• TASK TO CARRY OUT: Apart from the images, output the data below exactly.

• ENTRIES PROVIDED:
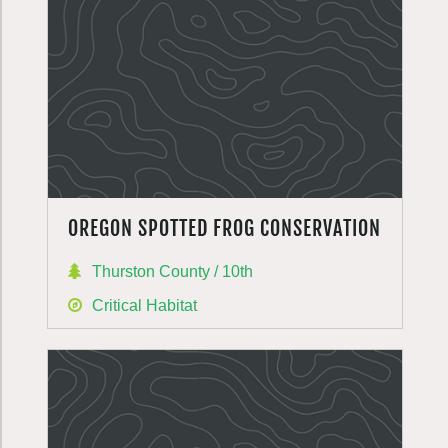
OREGON SPOTTED FROG CONSERVATION
Thurston County / 10th
Critical Habitat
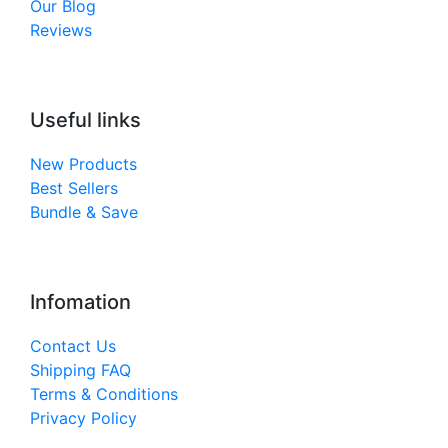
Our Blog
Reviews
Useful links
New Products
Best Sellers
Bundle & Save
Infomation
Contact Us
Shipping FAQ
Terms & Conditions
Privacy Policy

• REPLY TO THE TASK:
OREGON SPOTTED FROG CONSERVATION
Thurston County / 10th
Critical Habitat
Our Blog
Reviews
Useful links
New Products
Best Sellers
Bundle & Save
Infomation
Contact Us
Shipping FAQ
Terms & Conditions
Privacy Policy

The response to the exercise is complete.